ByDan Ashley & Tim Didion KGO logo
Thursday, March 11, 2021
Housing or wetlands? Fight over future of Bay Area salt ponds
For decades, the Cargill salt ponds in Redwood City have stretched into the San Francisco Bay like a blank slate. The Cargill corporation and environmentalists have two very different visions for their future.

REDWOOD CITY, Calif. (KGO) -- For decades, the Cargill salt ponds in Redwood City have stretched into the San Francisco Bay like a blank slate. What's to come of them? The Cargill corporation sees the outline of a new housing development, while environmental groups see a restored wetland habitat.

David Lewis and his group Save the Bay recently joined a lawsuit against the former Trump administration's EPA in a back-and-forth battle over whether the area falls under federal protection.

"The Clean Water Act says these salt ponds are part of San Francisco Bay," Lewis argues. "They're wetlands and waters of the United States. They deserve legal protection, which makes building difficult."

A court ruling had essentially granted that protection. But in the waning days of the Trump administration, the EPA had appealed that decision.

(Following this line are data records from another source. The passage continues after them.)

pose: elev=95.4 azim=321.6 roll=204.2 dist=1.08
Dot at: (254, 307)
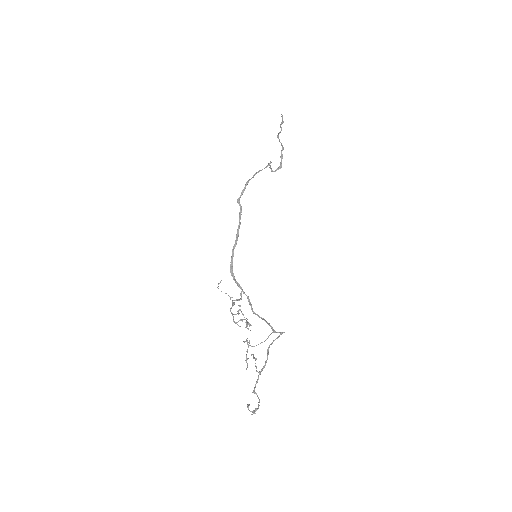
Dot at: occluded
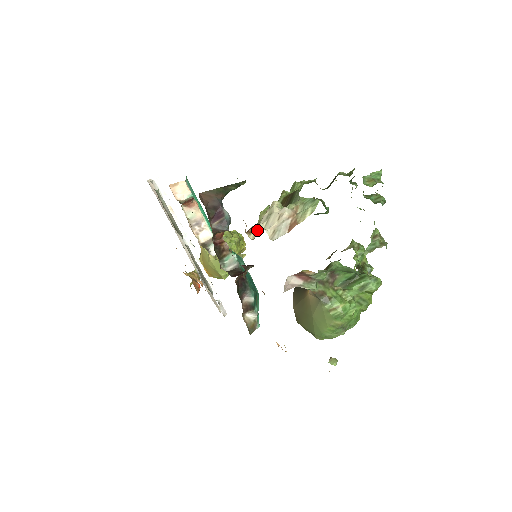
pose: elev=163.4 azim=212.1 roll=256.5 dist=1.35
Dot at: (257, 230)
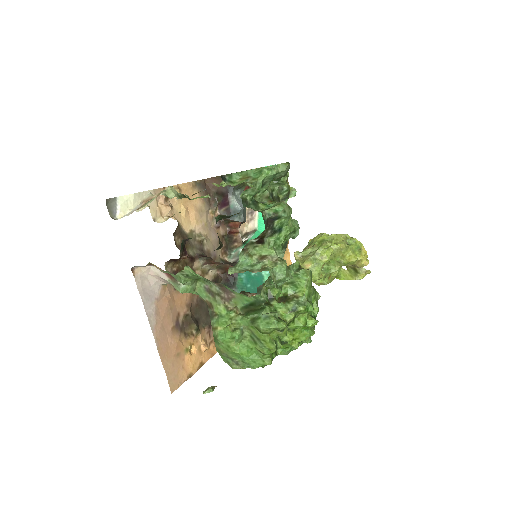
Dot at: occluded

Now, in the wake of a letter signed by Bay Area Rep. Jackie Speier and other lawmakers, the Biden-era EPA has dropped the appeal.

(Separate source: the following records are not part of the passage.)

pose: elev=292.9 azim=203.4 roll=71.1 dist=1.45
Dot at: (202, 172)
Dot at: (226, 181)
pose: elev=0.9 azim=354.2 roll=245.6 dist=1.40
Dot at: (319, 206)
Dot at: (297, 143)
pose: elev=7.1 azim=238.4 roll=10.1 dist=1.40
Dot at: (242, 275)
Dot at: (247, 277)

"What a difference an election makes," says Speier.

She has also introduced a $250 million bill for restoration projects on the bay and hopes the salt pond site can someday be included.

"Beautiful opportunities for outdoor trails and for vistas to just sit and observe the sea life," says Speier.

Cargill has issued a statement saying it disagrees with the court's interpretation of the Clean Water Act. "With that in mind, we do not intend to withdraw our Notice of Appeal," the statement reads in part.

Still, Rep. Speier is hopeful the company may be ready to negotiate a new future for the site.

"They actually reached out to me last year. And I think they started to see the writing on the wall," she says.

No direct negotiations have taken place, according to Speier. Groups like Save the Bay say after decades of back and forth, they'll wait for clear signals that the company might be willing to change its plans for this coveted stretch of the San Francisco Bay shoreline.

"The ponds should not be built on," says Lewis. "They should be added to the wildlife refuge in San Francisco Bay, which is the biggest urban wildlife refuge in the country."

A hearing on the appeal was originally scheduled for Monday, but that has now been pushed back several weeks into mid-April.